- Instructions for the task
Write out all the material verbatim, line by line.

- Exercise materials
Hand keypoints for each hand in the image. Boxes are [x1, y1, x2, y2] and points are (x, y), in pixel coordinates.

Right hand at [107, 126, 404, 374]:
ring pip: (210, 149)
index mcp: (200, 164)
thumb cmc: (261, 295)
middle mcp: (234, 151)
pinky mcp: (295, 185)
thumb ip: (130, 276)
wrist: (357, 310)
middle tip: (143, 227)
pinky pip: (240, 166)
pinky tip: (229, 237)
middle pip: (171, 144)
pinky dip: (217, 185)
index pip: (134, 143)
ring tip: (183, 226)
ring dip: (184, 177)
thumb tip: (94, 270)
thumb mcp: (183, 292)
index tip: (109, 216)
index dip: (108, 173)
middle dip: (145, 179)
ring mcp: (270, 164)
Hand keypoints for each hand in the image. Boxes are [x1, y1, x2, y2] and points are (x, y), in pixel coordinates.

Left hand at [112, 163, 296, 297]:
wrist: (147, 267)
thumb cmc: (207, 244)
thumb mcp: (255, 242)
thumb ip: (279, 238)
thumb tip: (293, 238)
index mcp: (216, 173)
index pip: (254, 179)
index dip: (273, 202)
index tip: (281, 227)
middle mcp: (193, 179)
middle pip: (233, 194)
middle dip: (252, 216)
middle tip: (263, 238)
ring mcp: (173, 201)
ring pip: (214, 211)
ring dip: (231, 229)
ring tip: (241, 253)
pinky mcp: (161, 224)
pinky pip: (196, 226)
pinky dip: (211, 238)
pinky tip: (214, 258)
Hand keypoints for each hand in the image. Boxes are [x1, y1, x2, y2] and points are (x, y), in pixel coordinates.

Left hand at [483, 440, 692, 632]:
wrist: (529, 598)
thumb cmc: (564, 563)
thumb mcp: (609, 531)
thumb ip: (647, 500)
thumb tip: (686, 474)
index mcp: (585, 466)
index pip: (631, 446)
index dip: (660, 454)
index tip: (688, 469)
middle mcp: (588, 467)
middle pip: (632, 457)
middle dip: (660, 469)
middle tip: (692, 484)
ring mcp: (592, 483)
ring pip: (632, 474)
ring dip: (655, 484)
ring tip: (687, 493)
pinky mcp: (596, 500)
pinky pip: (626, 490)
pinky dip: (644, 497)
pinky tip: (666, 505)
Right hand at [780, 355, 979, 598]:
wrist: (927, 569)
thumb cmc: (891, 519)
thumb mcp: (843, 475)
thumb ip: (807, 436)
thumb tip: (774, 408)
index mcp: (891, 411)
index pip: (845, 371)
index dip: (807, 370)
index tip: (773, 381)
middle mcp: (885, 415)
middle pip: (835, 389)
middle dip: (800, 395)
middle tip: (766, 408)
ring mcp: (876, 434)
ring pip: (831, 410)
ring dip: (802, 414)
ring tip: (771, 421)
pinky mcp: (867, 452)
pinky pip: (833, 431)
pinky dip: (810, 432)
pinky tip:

- Result of the task
Hand keypoints for each hand in the image. Boxes are [x1, y1, x2, y2] and points are (x, y), in pixel coordinates.

Right hand at [107, 126, 404, 374]:
ring pip: (210, 149)
index mcp: (200, 164)
thumb cmc: (261, 295)
middle mcp: (234, 151)
pinky mcp: (295, 185)
thumb ip: (130, 276)
wrist: (357, 310)
middle tip: (143, 227)
pinky pip: (240, 166)
pinky tip: (229, 237)
middle pip: (171, 144)
pinky dip: (217, 185)
index pip: (134, 143)
ring tip: (183, 226)
ring dip: (184, 177)
thumb tip: (94, 270)
thumb mcp: (183, 292)
index tip: (109, 216)
index dip: (108, 173)
middle dip: (145, 179)
ring mcp: (270, 164)
Hand keypoints for each hand in the image. Boxes are [x1, y1, x2, y2] and points are (x, y), in pixel coordinates.

Left hand at [112, 163, 296, 297]:
wrist: (147, 267)
thumb cmc: (207, 244)
thumb mcp: (255, 242)
thumb ip: (279, 238)
thumb tip: (293, 238)
index mcp: (216, 173)
index pip: (254, 179)
index dip: (273, 202)
index tip: (281, 227)
middle mcp: (193, 179)
middle pip: (233, 194)
middle dip: (252, 216)
middle tip: (263, 238)
ring mcp: (173, 201)
ring pip: (214, 211)
ring dip: (231, 229)
ring tip: (241, 253)
pinky mcp: (161, 224)
pinky pip: (196, 226)
pinky dip: (211, 238)
pinky tip: (214, 258)
Hand keypoints for each hand in the image. Boxes are [x1, y1, x2, y2] and points are (x, y), in pixel coordinates.

Left hand at [483, 440, 692, 632]:
wrist: (529, 598)
thumb cmc: (564, 563)
thumb mcp: (609, 531)
thumb ip: (647, 500)
thumb tip: (686, 474)
index mcp: (585, 466)
index pip: (631, 446)
index dip: (660, 454)
index tip: (688, 469)
middle mcp: (588, 467)
middle pip: (632, 457)
middle dip: (660, 469)
middle tip: (692, 484)
ring mcp: (592, 483)
ring pip: (632, 474)
ring dip: (655, 484)
ring tip: (687, 493)
pinky mcp: (596, 500)
pinky pip: (626, 490)
pinky dip: (644, 497)
pinky tip: (666, 505)
Right hand at [780, 355, 979, 598]:
wrist: (927, 569)
thumb cmc: (891, 519)
thumb mcp: (843, 475)
thumb ip: (807, 436)
thumb tip: (774, 408)
index mcp: (891, 411)
index pip: (845, 371)
index dip: (807, 370)
index tip: (773, 381)
middle mcp: (885, 415)
middle pip: (835, 389)
middle dip: (800, 395)
middle tip: (766, 408)
ring mcp: (876, 434)
ring pip: (831, 410)
ring dip: (802, 414)
ring tip: (771, 421)
pinky mcp: (867, 452)
pinky pip: (833, 431)
pinky dip: (810, 432)
pinky tip:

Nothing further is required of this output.